=== WORK ITEM ===
The answer should contain all of the data, retyped without any alteration.

(SOURCE DATA)

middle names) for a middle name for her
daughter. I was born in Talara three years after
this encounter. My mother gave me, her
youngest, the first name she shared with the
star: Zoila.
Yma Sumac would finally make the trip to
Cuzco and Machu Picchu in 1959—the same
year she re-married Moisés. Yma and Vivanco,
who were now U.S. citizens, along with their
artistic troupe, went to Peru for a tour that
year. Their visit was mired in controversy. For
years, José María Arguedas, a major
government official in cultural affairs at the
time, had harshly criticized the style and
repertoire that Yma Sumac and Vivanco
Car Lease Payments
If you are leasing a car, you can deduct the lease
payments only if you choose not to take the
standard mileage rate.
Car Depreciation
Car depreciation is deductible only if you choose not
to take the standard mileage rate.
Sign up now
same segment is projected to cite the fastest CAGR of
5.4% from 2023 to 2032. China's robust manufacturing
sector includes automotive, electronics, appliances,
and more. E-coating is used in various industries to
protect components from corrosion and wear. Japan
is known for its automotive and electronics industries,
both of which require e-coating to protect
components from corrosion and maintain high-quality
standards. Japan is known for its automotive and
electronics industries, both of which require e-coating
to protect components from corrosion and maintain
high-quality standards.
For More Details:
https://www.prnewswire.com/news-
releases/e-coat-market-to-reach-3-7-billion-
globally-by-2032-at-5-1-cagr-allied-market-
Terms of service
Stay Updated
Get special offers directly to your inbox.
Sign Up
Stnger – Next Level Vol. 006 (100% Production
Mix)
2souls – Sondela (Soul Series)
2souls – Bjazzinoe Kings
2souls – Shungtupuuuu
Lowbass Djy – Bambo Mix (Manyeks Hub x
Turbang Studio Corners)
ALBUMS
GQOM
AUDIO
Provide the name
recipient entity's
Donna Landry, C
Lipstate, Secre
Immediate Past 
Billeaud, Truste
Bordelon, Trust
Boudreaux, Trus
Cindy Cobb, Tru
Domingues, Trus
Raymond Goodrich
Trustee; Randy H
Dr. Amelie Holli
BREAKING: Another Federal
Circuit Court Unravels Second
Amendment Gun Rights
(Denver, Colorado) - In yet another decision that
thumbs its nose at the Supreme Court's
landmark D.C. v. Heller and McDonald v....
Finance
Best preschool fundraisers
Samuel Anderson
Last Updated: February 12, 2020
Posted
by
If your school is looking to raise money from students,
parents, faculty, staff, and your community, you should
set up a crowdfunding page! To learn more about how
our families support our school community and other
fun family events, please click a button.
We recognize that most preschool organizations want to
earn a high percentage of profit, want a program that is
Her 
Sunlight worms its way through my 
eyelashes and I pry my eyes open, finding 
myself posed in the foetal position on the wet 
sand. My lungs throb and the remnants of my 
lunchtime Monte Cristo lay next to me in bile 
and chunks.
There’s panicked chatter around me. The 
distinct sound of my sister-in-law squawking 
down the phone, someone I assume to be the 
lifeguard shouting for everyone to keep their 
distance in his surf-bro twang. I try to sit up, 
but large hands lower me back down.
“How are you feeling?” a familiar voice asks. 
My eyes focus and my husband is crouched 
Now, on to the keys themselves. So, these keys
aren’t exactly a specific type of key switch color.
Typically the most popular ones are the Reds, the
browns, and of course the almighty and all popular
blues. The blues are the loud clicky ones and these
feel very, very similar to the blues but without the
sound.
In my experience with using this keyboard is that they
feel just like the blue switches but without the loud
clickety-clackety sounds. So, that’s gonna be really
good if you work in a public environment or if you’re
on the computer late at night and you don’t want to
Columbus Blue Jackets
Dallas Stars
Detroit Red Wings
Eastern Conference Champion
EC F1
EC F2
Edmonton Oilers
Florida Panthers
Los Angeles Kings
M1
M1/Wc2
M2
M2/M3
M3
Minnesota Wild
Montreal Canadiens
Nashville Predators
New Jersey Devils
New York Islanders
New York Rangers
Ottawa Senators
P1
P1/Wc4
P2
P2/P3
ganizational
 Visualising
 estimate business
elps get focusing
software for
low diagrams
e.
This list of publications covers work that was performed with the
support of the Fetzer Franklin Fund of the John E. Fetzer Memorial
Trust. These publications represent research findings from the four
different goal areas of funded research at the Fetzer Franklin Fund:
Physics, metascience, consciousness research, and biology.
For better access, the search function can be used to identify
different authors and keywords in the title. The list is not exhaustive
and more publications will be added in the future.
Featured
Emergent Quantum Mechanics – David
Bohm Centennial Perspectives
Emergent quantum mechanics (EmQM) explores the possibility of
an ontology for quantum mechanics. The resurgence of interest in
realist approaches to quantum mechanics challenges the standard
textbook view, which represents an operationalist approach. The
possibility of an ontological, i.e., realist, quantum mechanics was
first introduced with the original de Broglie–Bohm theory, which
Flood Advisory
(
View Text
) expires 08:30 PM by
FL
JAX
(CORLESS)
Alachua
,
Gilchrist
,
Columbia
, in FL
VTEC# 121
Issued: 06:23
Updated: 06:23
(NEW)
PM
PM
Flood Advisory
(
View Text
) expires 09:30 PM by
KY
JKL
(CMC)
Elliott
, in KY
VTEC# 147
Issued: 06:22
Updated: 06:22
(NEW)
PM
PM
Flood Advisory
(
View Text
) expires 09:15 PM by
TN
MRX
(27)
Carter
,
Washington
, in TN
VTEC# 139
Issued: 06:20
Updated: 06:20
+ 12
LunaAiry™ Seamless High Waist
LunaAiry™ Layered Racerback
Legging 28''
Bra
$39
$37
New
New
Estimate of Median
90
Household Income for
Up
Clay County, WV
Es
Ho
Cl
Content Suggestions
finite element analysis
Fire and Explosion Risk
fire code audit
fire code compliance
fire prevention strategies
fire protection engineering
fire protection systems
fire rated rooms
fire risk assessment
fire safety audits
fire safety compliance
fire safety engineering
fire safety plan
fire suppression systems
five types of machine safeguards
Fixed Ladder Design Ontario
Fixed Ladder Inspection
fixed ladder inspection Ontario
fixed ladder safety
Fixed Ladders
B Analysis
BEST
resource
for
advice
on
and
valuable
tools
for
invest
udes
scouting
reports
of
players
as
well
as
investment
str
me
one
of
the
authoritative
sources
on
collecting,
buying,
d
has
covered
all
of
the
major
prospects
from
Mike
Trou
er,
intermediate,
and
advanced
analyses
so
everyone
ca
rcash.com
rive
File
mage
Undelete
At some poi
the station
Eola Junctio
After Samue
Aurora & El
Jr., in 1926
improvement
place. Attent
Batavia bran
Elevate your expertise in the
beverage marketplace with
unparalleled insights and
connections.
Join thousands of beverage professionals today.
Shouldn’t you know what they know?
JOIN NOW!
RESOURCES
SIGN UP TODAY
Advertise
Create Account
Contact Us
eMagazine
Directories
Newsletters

(End SOURCE DATA)

=== REPLY TO THE TASK ===
middle names) for a middle name for her
daughter. I was born in Talara three years after
this encounter. My mother gave me, her
youngest, the first name she shared with the
star: Zoila.
Yma Sumac would finally make the trip to
Cuzco and Machu Picchu in 1959—the same
year she re-married Moisés. Yma and Vivanco,
who were now U.S. citizens, along with their
artistic troupe, went to Peru for a tour that
year. Their visit was mired in controversy. For
years, José María Arguedas, a major
government official in cultural affairs at the
time, had harshly criticized the style and
repertoire that Yma Sumac and Vivanco
Car Lease Payments
If you are leasing a car, you can deduct the lease
payments only if you choose not to take the
standard mileage rate.
Car Depreciation
Car depreciation is deductible only if you choose not
to take the standard mileage rate.
Sign up now
same segment is projected to cite the fastest CAGR of
5.4% from 2023 to 2032. China's robust manufacturing
sector includes automotive, electronics, appliances,
and more. E-coating is used in various industries to
protect components from corrosion and wear. Japan
is known for its automotive and electronics industries,
both of which require e-coating to protect
components from corrosion and maintain high-quality
standards. Japan is known for its automotive and
electronics industries, both of which require e-coating
to protect components from corrosion and maintain
high-quality standards.
For More Details:
https://www.prnewswire.com/news-
releases/e-coat-market-to-reach-3-7-billion-
globally-by-2032-at-5-1-cagr-allied-market-
Terms of service
Stay Updated
Get special offers directly to your inbox.
Sign Up
Stnger – Next Level Vol. 006 (100% Production
Mix)
2souls – Sondela (Soul Series)
2souls – Bjazzinoe Kings
2souls – Shungtupuuuu
Lowbass Djy – Bambo Mix (Manyeks Hub x
Turbang Studio Corners)
ALBUMS
GQOM
AUDIO
Provide the name
recipient entity's
Donna Landry, C
Lipstate, Secre
Immediate Past 
Billeaud, Truste
Bordelon, Trust
Boudreaux, Trus
Cindy Cobb, Tru
Domingues, Trus
Raymond Goodrich
Trustee; Randy H
Dr. Amelie Holli
BREAKING: Another Federal
Circuit Court Unravels Second
Amendment Gun Rights
(Denver, Colorado) - In yet another decision that
thumbs its nose at the Supreme Court's
landmark D.C. v. Heller and McDonald v....
Finance
Best preschool fundraisers
Samuel Anderson
Last Updated: February 12, 2020
Posted
by
If your school is looking to raise money from students,
parents, faculty, staff, and your community, you should
set up a crowdfunding page! To learn more about how
our families support our school community and other
fun family events, please click a button.
We recognize that most preschool organizations want to
earn a high percentage of profit, want a program that is
Her 
Sunlight worms its way through my 
eyelashes and I pry my eyes open, finding 
myself posed in the foetal position on the wet 
sand. My lungs throb and the remnants of my 
lunchtime Monte Cristo lay next to me in bile 
and chunks.
There’s panicked chatter around me. The 
distinct sound of my sister-in-law squawking 
down the phone, someone I assume to be the 
lifeguard shouting for everyone to keep their 
distance in his surf-bro twang. I try to sit up, 
but large hands lower me back down.
“How are you feeling?” a familiar voice asks. 
My eyes focus and my husband is crouched 
Now, on to the keys themselves. So, these keys
aren’t exactly a specific type of key switch color.
Typically the most popular ones are the Reds, the
browns, and of course the almighty and all popular
blues. The blues are the loud clicky ones and these
feel very, very similar to the blues but without the
sound.
In my experience with using this keyboard is that they
feel just like the blue switches but without the loud
clickety-clackety sounds. So, that’s gonna be really
good if you work in a public environment or if you’re
on the computer late at night and you don’t want to
Columbus Blue Jackets
Dallas Stars
Detroit Red Wings
Eastern Conference Champion
EC F1
EC F2
Edmonton Oilers
Florida Panthers
Los Angeles Kings
M1
M1/Wc2
M2
M2/M3
M3
Minnesota Wild
Montreal Canadiens
Nashville Predators
New Jersey Devils
New York Islanders
New York Rangers
Ottawa Senators
P1
P1/Wc4
P2
P2/P3
ganizational
 Visualising
 estimate business
elps get focusing
software for
low diagrams
e.
This list of publications covers work that was performed with the
support of the Fetzer Franklin Fund of the John E. Fetzer Memorial
Trust. These publications represent research findings from the four
different goal areas of funded research at the Fetzer Franklin Fund:
Physics, metascience, consciousness research, and biology.
For better access, the search function can be used to identify
different authors and keywords in the title. The list is not exhaustive
and more publications will be added in the future.
Featured
Emergent Quantum Mechanics – David
Bohm Centennial Perspectives
Emergent quantum mechanics (EmQM) explores the possibility of
an ontology for quantum mechanics. The resurgence of interest in
realist approaches to quantum mechanics challenges the standard
textbook view, which represents an operationalist approach. The
possibility of an ontological, i.e., realist, quantum mechanics was
first introduced with the original de Broglie–Bohm theory, which
Flood Advisory
(
View Text
) expires 08:30 PM by
FL
JAX
(CORLESS)
Alachua
,
Gilchrist
,
Columbia
, in FL
VTEC# 121
Issued: 06:23
Updated: 06:23
(NEW)
PM
PM
Flood Advisory
(
View Text
) expires 09:30 PM by
KY
JKL
(CMC)
Elliott
, in KY
VTEC# 147
Issued: 06:22
Updated: 06:22
(NEW)
PM
PM
Flood Advisory
(
View Text
) expires 09:15 PM by
TN
MRX
(27)
Carter
,
Washington
, in TN
VTEC# 139
Issued: 06:20
Updated: 06:20
+ 12
LunaAiry™ Seamless High Waist
LunaAiry™ Layered Racerback
Legging 28''
Bra
$39
$37
New
New
Estimate of Median
90
Household Income for
Up
Clay County, WV
Es
Ho
Cl
Content Suggestions
finite element analysis
Fire and Explosion Risk
fire code audit
fire code compliance
fire prevention strategies
fire protection engineering
fire protection systems
fire rated rooms
fire risk assessment
fire safety audits
fire safety compliance
fire safety engineering
fire safety plan
fire suppression systems
five types of machine safeguards
Fixed Ladder Design Ontario
Fixed Ladder Inspection
fixed ladder inspection Ontario
fixed ladder safety
Fixed Ladders
B Analysis
BEST
resource
for
advice
on
and
valuable
tools
for
invest
udes
scouting
reports
of
players
as
well
as
investment
str
me
one
of
the
authoritative
sources
on
collecting,
buying,
d
has
covered
all
of
the
major
prospects
from
Mike
Trou
er,
intermediate,
and
advanced
analyses
so
everyone
ca
rcash.com
rive
File
mage
Undelete
At some poi
the station
Eola Junctio
After Samue
Aurora & El
Jr., in 1926
improvement
place. Attent
Batavia bran
Elevate your expertise in the
beverage marketplace with
unparalleled insights and
connections.
Join thousands of beverage professionals today.
Shouldn’t you know what they know?
JOIN NOW!
RESOURCES
SIGN UP TODAY
Advertise
Create Account
Contact Us
eMagazine
Directories
Newsletters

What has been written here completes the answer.